Buying a Business in New York City
Owning a business, especially in a place as busy as New York City, can take a toll on your mental health. Sometimes, even successful entrepreneurs need to take a long break, touch grass, or ultimately retire from the strenuous routine of managing and overlooking an entire operation from Monday to Monday.
Whenever you feel you’re spending too much on your medical bill due to stress, perhaps it’s time to call it quits and find someone else to take the burden. Many newcomers in the business field are opting for buying a business in New York City rather than doing their own startups.
These are the tried-and-true methods for finding a suitable buyer.
1. HIRE A BROKER
Believe it or not, selling a business is not as easy as placing a price tag on a wall. Someone looking to buy a business (New York City-based especially) is going to make sure that the company you’re selling is legit and that the pricing is accurate.
Another thing to be mindful of is the increasing amount of regulation that exists on the matter and the enormous task of trying to make sense of it all, both for selling as well as for buying a business (in New York City and virtually every other major city in the US).
Business firms are theoretically staffed with the right personnel to deal with these hot topics. Also, they have the tools to find buyers with the correct criteria that would be highly interested in your trade. They’re also well-versed in how to handle proper business valuation, a task that involves much more than just looking around the premises and going by gut feeling.
2. WORK WITH A PRIVATE EQUITY FIRM
While it might be more profitable to find people who are looking to buy a business New York City private equity firms might just be an option when no other buyer is on sight.
But, there are some things you won’t be able to sidestep, such as the demand on the part of some PE firms to keep the previous owner around to run operations in exchange for some earn-outs as compensation. PE firms may also “fire you” if you don’t deliver satisfactory results that can be reflected on paper, which can be a bit frustrating.
In short, if you opt for a PE firm thinking that it’s the quicker route, tread carefully!
3. LIST YOUR BUSINESS
Do you want to do it on your own? Consider websites such as BizBuySell.com for listing your business.
People interested in buying a business in New York City should be able to find you easily, but you’ll probably need to pay a fee in order to appear among the first results of a search, to be featured on the first page of the portal or to simply have your company listed. Yet, it’s very probable that you will spend less on these fees than on hiring a broker, though, which is a plus.

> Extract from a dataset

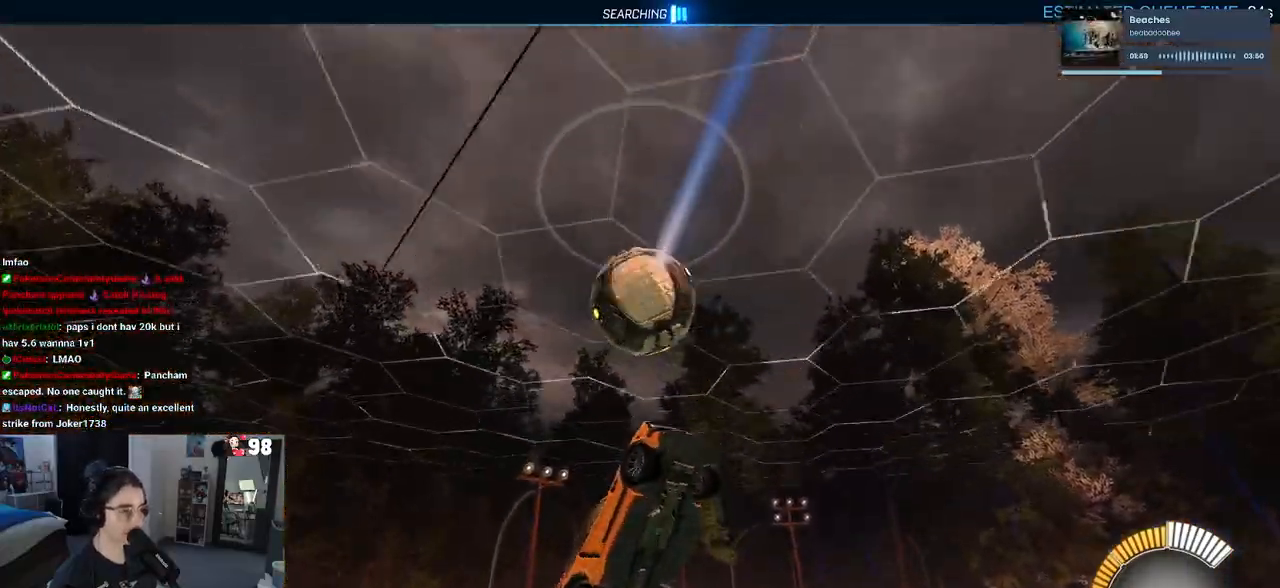
{"buttons": ["L1", "R1"], "left_stick": "left", "right_stick": "center", "events": [[117, "L1", "down"], [183, "R1", "down"], [250, "left_stick", "center"], [300, "left_stick", "left"]]}
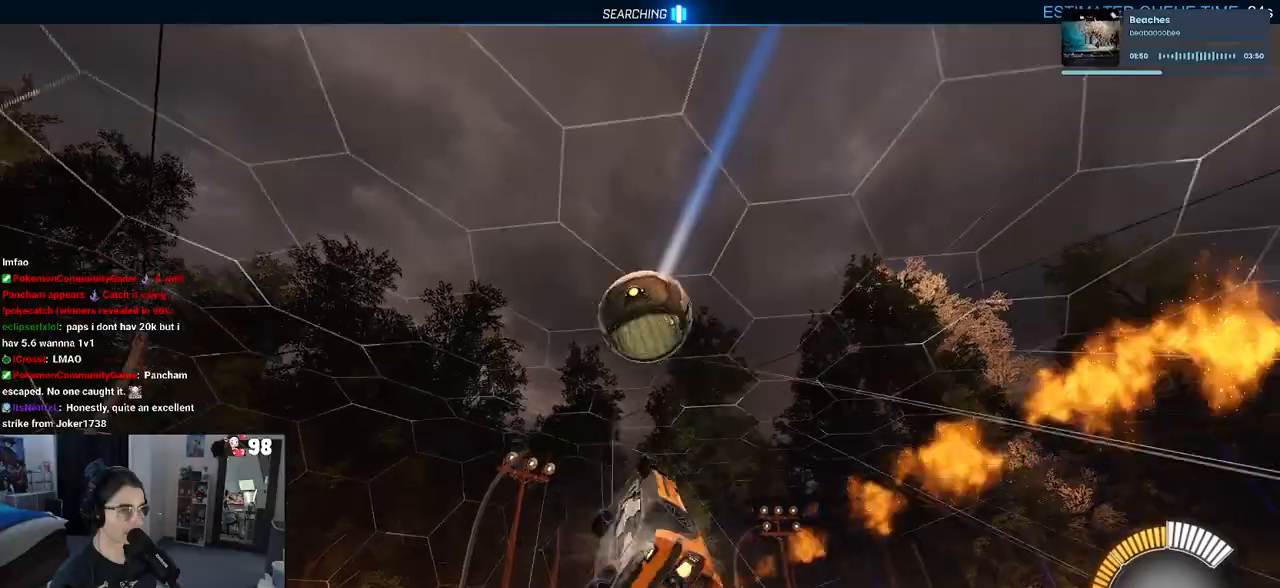
{"buttons": ["L1", "R1"], "left_stick": "up-right", "right_stick": "center", "events": [[217, "left_stick", "right"], [417, "left_stick", "up-right"]]}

Keep in mind that you’ll be in charge of filtering potential buyers and setting up meetings with inquirers and potential buyers, among many other responsibilities.
4. FIND A RELATIVE, PARTNER, OR ACQUAINTANCE.
Instead of trying to find anonymous people looking to buy a business (New York City can be a tricky place to secure safe deals with strangers), you could instead spread the word around your family circles in search of potential buyers that are trustworthy and probably won’t be as picky.
Nevertheless, while the idea of keeping your business in the family could sound enticing, be prepared for a discounted sale. Consider it as part of the fee you’ll have to pay to speed the process up.
Another option is to sell your portion of the company to your partners, provided that they’re interested.
Finally, one of your employees may be experiencing a lucky streak and potentially would be interested in buying a business in New York City. Perhaps he/she could buy yours!